DRBD 8.2.0 introduces protocol integrity checksums

DRBD 8.2.0, released today, includes a much requested new feature, embodied in the new data-integrity-alg configuration option: DRBD protocol level data integrity checksums.

A few months ago, some users alerted us to DRBD replication issues where DRBD supposedly “ate their data”, i.e. corrupted replicated data in transit. Eventually we traced those problems not to DRBD errors, but in fact to network drivers messing up TCP checksums or segmentation. Typically this was related to using either TCP segmentation offloading (TSO) or TCP checksum offloading. However, at the time DRBD had no way of detecting these errors — you would only find out if you switched over to your Secondary, only to find your data not having been replicated properly.

With DRBD 8.2.0, you can check the integrity of replicated data in transit. To that end, enter the following in your /etc/drbd.conf:

net {
    data-integrity-alg sha1;
}

Thus, DRBD will generate (and validate) a SHA-1 hash for every replication packet transmitted. If a replicated packet fails to validate, DRBD simply disconnect and record an appropriate message to the kernel log.

Needless to say, you should only enable this in pre-production testing of your DRBD cluster.

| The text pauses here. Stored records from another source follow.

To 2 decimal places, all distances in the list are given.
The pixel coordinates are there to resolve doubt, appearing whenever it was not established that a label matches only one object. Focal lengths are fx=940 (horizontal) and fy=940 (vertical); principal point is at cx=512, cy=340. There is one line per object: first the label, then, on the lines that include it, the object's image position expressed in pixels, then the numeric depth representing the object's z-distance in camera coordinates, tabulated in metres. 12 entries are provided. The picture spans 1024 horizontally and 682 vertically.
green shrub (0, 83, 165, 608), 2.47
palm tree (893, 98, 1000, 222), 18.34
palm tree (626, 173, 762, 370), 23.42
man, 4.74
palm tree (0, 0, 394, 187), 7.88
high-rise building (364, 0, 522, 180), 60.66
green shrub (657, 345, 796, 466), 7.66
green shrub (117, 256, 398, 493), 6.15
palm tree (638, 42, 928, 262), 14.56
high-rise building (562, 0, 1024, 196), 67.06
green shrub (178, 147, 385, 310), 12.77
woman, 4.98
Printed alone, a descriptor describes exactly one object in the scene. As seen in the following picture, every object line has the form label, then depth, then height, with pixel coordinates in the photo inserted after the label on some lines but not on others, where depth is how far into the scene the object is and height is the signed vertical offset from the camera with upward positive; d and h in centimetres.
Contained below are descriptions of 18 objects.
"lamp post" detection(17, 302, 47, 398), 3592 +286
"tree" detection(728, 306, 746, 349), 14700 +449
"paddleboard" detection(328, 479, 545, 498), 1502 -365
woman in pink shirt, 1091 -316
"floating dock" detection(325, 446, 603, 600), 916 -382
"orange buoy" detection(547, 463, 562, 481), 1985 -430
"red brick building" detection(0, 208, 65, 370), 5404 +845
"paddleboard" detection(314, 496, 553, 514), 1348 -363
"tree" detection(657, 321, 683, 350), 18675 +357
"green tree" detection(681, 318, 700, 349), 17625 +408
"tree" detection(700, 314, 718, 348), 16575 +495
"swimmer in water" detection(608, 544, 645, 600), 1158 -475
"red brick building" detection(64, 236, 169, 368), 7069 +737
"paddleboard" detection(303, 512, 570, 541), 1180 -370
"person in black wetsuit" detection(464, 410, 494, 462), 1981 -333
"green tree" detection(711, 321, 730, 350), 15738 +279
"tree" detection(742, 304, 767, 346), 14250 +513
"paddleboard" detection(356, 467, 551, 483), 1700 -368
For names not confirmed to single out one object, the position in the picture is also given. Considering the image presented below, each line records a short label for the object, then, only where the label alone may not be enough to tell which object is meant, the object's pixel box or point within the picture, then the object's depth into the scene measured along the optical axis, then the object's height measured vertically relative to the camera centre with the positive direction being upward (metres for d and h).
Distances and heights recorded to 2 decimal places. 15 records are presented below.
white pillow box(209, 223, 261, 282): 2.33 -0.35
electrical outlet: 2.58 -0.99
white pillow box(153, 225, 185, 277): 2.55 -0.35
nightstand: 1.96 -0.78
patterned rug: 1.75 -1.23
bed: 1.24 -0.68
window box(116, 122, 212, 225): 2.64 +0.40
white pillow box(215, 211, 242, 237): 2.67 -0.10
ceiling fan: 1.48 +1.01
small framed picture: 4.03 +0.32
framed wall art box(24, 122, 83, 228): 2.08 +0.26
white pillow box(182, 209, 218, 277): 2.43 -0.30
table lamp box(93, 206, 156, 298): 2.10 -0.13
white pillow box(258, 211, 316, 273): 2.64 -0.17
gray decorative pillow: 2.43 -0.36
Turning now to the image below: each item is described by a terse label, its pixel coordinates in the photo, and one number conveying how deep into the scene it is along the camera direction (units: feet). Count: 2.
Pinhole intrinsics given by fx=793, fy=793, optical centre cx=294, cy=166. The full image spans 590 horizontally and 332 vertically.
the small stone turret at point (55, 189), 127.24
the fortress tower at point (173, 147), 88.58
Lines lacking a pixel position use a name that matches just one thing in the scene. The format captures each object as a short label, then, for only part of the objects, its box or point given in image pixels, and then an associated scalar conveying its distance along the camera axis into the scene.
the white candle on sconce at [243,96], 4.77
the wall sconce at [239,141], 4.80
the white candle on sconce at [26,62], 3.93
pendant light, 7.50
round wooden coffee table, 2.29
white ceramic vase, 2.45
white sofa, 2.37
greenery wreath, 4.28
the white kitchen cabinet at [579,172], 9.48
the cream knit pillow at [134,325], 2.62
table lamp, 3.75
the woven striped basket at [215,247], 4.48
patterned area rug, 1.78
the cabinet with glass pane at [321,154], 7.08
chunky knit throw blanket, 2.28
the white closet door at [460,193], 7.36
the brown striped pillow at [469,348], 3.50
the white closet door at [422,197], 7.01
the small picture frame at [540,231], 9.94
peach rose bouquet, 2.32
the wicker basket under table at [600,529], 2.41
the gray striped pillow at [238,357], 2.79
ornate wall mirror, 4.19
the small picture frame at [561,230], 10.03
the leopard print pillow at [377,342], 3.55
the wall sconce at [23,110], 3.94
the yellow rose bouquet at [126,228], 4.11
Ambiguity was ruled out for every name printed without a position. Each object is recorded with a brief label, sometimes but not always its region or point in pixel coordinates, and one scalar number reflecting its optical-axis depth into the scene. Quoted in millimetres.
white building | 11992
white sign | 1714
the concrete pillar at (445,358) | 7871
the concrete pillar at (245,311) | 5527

For example, you might want to enable the data integrity check, then run dd writing from /dev/random to your DRBD device for 24 hours or so, and if you do not experience any disconnect during that time, you should be safely able to disable checksums again.

Checksums are not limited to using the SHA-1 digest algorithm. You can use any algorithm provided by your running kernel, which should be at least the following:

  • SHA-1,
  • SHA-256,
  • SHA-384,
  • SHA-512,
  • MD5,
  • CRC-32C.

Our friends at MySQL played no small part in the creation of this feature. Thanks a lot to them.

One more thing about the versioning: we usually guarantee wire compatibility only between adjacent minor releases of DRBD. 8.2 is an exception; its protocol is wire compatible with DRBD 8.0. DRBD 8.1 is the internal branch name for the code being prepared for inclusion in mainline Linux.

4 Responses to DRBD 8.2.0 introduces protocol integrity checksums

  1. Alexander Rubin says:

    Do you recommend to disable checksumming in production due to added CPU utilization or due to that it is new/untested feature?
    Do you think MD5 or CRC-32C will better from the performance point of view?
    Do you recommend increasing al-extends to help with performance of checksumming?

  2. Florian Haas says:

    Alexander,

    #1, due to added CPU utilization/computational overhead.

    #2, CRC-32C will most likely generate less overhead than MD5. However, MD5 is the stronger hash of the two and strictly speaking, provides a more reliable validation of replicated data. Up to you to define your priorities.

    #3, while increasing al-extents will improve your write performance due to a reduction in metadata operations on the Primary (for the price of having a longer resync time upon a Primary crash), this is unrelated to checksumming.

  3. Alexander Rubin says:

    Thanks, Florian.

    Version 8.2.0 – is it stable enough to run in production with disabled checksumming? Or – do you recommend downgrade it to 8.1.0 or 8.0.latest after the test (after we made sure that everything is fine with the data consistency)?

  4. Florian Haas says:

    Alexander, from our perspective there are no arguments against using 8.2.0 in production. The two branches will continue to coexist for some time, with fixes from one branch being pushed to the other.